Les humains virtuels, pour le meilleur et pour le pire
Car même s’ils semblent bien réels, la personnalité de ces avatars plus vrais que nature n’est évidemment qu’une illusion. Il s’agit strictement du produit d’un algorithme méticuleusement calibré qui a traité un ensemble de données soigneusement triées en amont, ni plus ni moins. Ils sont certes beaucoup plus élaborés, mais ces programmes ne sont pas plus humains qu’un assistant de type Siri ou qu’un répondeur téléphonique.
Plus ils seront doués pour imiter les nuances des relations humaines, plus la frontière deviendra floue. Et cela pourrait avoir des conséquences dramatiques pour certains profils d’utilisateurs. Certains observateurs y voient déjà une surface d’attaque dont des entreprises peu scrupuleuses pourraient se servir pour se faire énormément d’argent sur le dos de certaines personnes, en particulier celles qui sont le plus vulnérables.
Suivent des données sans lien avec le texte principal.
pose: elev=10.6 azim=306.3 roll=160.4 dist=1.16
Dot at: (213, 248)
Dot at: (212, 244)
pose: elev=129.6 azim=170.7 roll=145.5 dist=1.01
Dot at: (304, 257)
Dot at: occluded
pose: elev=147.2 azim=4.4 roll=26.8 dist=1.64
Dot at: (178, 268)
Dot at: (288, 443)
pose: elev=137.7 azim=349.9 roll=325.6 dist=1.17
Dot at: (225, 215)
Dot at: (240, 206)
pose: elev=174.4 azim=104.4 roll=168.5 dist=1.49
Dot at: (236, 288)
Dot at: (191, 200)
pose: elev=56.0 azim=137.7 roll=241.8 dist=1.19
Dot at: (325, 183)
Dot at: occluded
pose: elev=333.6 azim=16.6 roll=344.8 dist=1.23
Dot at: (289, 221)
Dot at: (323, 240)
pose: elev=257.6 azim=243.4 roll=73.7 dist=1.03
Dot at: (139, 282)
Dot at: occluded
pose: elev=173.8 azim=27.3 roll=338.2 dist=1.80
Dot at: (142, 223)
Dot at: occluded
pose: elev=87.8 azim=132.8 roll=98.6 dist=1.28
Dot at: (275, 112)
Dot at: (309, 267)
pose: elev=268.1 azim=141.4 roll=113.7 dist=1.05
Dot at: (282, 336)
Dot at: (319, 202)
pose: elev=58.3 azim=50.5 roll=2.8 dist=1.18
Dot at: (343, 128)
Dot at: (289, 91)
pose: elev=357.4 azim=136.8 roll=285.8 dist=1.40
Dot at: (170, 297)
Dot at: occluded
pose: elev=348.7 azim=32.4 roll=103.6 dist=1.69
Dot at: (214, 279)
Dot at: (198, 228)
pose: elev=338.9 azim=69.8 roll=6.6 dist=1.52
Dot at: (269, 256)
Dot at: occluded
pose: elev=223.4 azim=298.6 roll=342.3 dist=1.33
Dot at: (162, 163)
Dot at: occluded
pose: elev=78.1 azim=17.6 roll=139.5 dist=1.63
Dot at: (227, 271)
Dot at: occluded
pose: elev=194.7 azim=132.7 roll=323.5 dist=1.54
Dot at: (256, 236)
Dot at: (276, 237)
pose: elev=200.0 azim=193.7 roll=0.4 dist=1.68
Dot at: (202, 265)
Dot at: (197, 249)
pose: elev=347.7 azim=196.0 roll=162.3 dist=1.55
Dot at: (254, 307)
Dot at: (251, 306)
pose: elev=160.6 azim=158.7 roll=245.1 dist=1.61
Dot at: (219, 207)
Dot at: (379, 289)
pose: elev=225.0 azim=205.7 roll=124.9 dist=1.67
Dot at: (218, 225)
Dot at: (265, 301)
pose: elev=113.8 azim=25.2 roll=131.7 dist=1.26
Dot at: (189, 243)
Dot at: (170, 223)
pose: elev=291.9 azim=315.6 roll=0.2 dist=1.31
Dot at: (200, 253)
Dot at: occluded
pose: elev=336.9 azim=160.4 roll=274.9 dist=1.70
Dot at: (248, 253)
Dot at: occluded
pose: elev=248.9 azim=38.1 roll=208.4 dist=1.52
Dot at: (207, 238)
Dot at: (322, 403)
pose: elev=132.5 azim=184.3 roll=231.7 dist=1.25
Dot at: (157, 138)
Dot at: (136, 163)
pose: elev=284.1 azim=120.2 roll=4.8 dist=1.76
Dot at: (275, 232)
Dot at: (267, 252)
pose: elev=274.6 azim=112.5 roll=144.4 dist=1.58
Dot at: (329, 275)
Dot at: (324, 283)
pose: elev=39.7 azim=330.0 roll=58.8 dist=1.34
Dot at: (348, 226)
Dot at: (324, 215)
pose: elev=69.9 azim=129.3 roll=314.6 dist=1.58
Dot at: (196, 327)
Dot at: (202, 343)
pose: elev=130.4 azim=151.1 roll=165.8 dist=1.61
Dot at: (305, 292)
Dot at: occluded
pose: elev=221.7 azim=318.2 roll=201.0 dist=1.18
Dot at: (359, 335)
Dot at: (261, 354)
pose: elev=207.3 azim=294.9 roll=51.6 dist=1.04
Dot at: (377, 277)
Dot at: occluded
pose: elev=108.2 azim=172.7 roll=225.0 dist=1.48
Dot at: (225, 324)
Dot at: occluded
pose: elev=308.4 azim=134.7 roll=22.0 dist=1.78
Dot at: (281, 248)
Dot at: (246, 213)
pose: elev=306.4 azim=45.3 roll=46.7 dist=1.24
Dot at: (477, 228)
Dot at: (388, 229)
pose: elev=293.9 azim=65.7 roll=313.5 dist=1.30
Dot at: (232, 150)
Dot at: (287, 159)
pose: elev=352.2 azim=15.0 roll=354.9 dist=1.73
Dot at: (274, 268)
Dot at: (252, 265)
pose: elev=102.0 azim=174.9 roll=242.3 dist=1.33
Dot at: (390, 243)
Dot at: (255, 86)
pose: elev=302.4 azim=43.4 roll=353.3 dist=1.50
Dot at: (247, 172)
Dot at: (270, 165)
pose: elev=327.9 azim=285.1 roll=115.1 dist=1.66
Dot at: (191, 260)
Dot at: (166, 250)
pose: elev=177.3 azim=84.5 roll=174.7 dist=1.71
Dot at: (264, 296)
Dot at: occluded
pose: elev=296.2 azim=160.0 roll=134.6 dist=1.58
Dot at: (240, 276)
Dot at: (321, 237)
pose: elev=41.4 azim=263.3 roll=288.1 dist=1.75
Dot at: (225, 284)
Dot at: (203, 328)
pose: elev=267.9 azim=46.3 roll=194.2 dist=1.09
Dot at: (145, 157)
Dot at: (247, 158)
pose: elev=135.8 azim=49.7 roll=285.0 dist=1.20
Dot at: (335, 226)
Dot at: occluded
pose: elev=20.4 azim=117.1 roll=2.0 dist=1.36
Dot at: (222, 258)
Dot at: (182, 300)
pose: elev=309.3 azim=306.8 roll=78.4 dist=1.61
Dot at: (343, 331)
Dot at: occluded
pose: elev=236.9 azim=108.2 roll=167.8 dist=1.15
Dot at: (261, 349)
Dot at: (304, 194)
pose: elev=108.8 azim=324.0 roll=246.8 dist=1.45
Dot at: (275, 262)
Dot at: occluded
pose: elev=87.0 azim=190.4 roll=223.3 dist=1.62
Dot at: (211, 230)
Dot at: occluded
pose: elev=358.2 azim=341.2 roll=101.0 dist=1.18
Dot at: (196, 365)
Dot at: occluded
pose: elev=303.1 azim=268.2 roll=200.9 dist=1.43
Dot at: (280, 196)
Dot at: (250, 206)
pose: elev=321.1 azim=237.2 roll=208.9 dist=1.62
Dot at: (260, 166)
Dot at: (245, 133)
Quitte à pousser le cynisme à l’extrême, on peut imaginer que des personnes particulièrement isolées pourraient développer une véritable addiction à ces faux humains toujours conciliants, et programmés pour faire exactement ce qu’on attend d’eux.
Ces projets sont encore balbutiants, mais il conviendra de rester particulièrement attentif à cette thématique. Car si le machine learning est effectivement un outil formidable à bien des égards, il faudra aussi veiller à préserver ce qui fait la spécificité des rapports humains authentiques. Reste à voir comment l’humanité va négocier ce grand virage technologique truffé d’implications éthiques et philosophiques.